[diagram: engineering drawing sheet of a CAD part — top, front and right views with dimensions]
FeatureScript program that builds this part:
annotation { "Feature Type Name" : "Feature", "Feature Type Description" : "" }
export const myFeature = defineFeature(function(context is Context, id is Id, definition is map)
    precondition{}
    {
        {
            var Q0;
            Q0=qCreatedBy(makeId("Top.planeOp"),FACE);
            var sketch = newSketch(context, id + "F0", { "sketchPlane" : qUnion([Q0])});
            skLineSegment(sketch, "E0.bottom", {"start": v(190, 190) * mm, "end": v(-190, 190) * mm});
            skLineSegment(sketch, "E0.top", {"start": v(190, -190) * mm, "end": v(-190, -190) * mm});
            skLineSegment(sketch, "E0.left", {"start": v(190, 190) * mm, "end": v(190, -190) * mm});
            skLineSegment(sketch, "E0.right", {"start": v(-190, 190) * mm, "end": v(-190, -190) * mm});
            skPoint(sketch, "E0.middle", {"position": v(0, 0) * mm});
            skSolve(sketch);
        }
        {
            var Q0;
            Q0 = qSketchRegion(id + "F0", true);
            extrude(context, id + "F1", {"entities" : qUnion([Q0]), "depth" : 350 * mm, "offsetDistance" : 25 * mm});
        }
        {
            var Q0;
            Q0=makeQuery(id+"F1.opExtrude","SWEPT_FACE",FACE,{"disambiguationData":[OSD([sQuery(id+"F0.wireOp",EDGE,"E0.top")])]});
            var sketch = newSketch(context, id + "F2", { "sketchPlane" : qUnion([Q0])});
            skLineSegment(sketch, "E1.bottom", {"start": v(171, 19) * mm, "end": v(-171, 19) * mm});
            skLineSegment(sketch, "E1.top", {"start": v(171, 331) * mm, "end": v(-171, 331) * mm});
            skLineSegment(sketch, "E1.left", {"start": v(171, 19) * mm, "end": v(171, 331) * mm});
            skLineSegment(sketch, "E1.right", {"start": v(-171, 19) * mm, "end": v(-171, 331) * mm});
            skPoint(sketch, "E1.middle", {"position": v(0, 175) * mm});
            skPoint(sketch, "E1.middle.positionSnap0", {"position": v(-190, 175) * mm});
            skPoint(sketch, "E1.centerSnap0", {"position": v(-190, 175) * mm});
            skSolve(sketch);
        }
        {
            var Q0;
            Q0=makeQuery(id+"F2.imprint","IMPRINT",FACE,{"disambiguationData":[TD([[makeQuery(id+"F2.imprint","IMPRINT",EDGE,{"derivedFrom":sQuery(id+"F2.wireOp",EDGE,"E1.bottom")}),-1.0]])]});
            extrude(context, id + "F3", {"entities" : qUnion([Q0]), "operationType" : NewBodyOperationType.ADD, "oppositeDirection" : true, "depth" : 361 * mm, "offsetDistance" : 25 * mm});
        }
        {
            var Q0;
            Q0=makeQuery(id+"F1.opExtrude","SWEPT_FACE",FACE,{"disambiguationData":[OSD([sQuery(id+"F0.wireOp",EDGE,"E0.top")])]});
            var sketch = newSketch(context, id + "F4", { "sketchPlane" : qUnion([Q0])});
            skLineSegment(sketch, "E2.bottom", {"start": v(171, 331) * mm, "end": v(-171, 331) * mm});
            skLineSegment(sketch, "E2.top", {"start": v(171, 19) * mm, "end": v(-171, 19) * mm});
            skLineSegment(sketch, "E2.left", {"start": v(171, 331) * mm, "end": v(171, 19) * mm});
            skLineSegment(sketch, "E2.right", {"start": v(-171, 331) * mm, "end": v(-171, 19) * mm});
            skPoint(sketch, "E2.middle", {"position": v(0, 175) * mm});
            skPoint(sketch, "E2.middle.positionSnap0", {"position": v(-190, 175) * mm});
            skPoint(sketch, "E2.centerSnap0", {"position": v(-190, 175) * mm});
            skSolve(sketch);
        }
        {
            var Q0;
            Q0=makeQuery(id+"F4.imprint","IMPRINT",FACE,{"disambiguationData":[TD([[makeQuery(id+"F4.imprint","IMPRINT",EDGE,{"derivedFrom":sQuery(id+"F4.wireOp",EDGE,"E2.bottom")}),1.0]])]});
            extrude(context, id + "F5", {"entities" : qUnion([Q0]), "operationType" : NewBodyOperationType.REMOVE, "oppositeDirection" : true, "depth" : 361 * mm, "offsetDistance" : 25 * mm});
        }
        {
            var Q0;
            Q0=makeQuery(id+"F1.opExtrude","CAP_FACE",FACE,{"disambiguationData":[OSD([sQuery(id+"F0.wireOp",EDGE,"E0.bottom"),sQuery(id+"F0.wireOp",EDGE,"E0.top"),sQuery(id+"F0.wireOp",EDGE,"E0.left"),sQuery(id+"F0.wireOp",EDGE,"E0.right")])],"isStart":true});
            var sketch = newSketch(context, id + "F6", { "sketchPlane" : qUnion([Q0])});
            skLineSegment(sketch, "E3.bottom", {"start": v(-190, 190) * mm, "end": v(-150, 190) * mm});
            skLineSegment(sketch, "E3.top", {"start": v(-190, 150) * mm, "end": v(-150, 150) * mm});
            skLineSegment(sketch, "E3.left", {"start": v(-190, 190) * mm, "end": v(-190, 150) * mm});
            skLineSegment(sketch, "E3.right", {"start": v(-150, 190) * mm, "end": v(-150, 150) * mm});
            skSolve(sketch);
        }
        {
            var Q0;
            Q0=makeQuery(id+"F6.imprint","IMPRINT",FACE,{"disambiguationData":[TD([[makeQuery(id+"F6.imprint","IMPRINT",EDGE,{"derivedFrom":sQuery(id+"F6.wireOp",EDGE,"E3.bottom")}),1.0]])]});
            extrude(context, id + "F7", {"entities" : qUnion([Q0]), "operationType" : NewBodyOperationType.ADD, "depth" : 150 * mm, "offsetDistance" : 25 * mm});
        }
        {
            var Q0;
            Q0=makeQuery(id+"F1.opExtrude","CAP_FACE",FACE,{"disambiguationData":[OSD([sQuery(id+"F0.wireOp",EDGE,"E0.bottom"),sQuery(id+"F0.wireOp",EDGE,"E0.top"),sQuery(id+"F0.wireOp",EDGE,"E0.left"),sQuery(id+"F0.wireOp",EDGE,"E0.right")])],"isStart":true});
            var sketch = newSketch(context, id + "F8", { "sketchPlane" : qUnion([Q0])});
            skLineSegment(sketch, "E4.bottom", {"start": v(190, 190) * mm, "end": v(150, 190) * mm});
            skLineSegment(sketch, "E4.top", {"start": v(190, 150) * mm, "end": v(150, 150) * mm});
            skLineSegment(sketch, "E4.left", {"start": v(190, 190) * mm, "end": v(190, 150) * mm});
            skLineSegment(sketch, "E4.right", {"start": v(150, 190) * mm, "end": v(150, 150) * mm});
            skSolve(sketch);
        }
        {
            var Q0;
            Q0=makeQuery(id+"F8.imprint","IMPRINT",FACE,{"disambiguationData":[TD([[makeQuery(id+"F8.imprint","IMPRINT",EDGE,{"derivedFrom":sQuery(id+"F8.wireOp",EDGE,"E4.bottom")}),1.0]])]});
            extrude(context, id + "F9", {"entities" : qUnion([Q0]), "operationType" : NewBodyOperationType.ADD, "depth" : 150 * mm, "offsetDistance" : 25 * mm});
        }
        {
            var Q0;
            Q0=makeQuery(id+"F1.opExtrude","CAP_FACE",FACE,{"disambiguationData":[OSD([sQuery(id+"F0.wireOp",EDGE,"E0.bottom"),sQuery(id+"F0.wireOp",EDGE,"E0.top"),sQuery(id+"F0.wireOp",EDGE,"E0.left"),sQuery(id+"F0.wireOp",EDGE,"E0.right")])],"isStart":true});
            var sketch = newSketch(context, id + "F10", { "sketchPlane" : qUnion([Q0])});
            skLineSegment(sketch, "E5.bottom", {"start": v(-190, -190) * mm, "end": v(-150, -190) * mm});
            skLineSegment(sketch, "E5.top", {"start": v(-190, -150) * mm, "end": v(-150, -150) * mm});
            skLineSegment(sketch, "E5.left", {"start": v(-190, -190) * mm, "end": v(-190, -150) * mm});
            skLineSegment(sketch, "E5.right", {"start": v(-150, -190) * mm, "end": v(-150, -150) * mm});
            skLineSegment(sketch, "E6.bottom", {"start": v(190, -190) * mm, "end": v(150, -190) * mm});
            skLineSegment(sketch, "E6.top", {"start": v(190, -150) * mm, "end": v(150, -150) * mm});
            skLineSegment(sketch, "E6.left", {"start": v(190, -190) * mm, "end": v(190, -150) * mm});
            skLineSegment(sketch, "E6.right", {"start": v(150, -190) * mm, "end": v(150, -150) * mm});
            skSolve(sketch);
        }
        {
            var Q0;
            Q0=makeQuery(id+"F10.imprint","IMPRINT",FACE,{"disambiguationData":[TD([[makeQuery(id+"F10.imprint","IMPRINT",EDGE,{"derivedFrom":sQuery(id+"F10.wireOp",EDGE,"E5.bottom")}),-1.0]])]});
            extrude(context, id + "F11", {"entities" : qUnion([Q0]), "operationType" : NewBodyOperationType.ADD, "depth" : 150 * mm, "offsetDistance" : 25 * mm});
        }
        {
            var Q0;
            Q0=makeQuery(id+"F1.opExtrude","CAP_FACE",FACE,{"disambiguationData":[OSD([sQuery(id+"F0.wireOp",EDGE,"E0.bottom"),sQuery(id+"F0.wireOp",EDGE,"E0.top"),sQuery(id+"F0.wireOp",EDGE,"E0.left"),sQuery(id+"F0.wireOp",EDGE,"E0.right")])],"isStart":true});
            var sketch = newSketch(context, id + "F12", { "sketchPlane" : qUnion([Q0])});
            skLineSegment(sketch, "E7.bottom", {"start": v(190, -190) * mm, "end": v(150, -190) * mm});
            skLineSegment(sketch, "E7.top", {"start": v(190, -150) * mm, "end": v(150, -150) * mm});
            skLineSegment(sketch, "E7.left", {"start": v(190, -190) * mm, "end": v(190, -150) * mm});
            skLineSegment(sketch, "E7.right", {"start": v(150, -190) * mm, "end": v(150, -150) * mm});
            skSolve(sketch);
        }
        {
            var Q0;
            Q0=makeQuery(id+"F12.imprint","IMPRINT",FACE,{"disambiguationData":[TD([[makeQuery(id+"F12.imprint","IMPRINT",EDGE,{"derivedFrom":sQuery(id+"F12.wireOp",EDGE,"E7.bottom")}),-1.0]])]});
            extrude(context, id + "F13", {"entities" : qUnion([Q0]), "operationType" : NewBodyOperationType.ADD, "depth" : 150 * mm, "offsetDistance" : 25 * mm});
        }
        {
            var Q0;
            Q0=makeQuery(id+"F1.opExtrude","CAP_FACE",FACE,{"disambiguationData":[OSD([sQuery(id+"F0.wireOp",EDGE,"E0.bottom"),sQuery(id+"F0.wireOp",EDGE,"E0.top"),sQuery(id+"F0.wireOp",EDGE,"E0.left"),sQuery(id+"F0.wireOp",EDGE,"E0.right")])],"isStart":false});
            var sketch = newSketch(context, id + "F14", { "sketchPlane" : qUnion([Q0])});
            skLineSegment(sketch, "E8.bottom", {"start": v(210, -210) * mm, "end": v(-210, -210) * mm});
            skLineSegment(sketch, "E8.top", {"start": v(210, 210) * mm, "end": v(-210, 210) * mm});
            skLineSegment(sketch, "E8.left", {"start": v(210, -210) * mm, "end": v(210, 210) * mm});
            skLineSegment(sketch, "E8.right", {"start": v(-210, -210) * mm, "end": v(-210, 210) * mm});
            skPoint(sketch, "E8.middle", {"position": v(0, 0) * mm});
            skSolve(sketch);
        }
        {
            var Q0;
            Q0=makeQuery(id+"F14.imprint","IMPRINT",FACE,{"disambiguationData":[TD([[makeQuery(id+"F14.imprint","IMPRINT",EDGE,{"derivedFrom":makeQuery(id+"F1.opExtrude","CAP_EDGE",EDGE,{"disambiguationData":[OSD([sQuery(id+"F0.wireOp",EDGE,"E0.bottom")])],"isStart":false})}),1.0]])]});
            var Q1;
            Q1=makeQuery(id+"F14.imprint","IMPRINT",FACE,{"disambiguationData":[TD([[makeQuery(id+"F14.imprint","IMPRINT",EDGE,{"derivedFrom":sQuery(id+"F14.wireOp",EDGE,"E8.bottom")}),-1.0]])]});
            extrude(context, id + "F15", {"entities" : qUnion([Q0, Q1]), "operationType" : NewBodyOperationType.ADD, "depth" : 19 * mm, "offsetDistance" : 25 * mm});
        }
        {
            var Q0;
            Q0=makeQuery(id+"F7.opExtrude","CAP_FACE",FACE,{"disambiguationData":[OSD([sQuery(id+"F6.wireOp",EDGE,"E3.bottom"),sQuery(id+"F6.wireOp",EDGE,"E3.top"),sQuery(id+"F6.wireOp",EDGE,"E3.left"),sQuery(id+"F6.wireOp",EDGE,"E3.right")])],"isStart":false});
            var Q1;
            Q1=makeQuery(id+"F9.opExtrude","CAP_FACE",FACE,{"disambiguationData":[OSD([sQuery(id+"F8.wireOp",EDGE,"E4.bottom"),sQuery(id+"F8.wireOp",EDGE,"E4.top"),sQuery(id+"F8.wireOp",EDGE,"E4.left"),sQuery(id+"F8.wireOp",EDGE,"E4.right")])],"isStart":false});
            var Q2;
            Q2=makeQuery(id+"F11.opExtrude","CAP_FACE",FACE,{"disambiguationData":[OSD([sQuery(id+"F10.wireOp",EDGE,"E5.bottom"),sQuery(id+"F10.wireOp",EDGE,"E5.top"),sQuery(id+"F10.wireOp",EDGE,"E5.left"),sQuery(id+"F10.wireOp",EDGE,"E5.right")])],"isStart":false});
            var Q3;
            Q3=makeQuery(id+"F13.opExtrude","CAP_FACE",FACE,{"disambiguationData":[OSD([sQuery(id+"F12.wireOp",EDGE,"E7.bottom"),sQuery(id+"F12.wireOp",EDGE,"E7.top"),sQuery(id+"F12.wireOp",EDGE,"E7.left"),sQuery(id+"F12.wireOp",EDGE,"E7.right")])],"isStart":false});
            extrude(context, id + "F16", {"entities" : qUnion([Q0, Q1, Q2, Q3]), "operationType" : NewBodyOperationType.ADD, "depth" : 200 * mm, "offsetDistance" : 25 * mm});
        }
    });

----------

Problem requirements:
Starting at the beginning of the rows and ending with the line that contains "export const myFeature", render each line as a Markdown table with columns Number and Text. Number the lines in order and leave out any blank ones.

Final answer:
| Number | Text |
|---|---|
| 1 | [diagram: engineering drawing sheet of a CAD part — top, front and right views with dimensions] |
| 2 | FeatureScript program that builds this part: |
| 3 | annotation { "Feature Type Name" : "Feature", "Feature Type Description" : "" } |
| 4 | export const myFeature = defineFeature(function(context is Context, id is Id, definition is map) |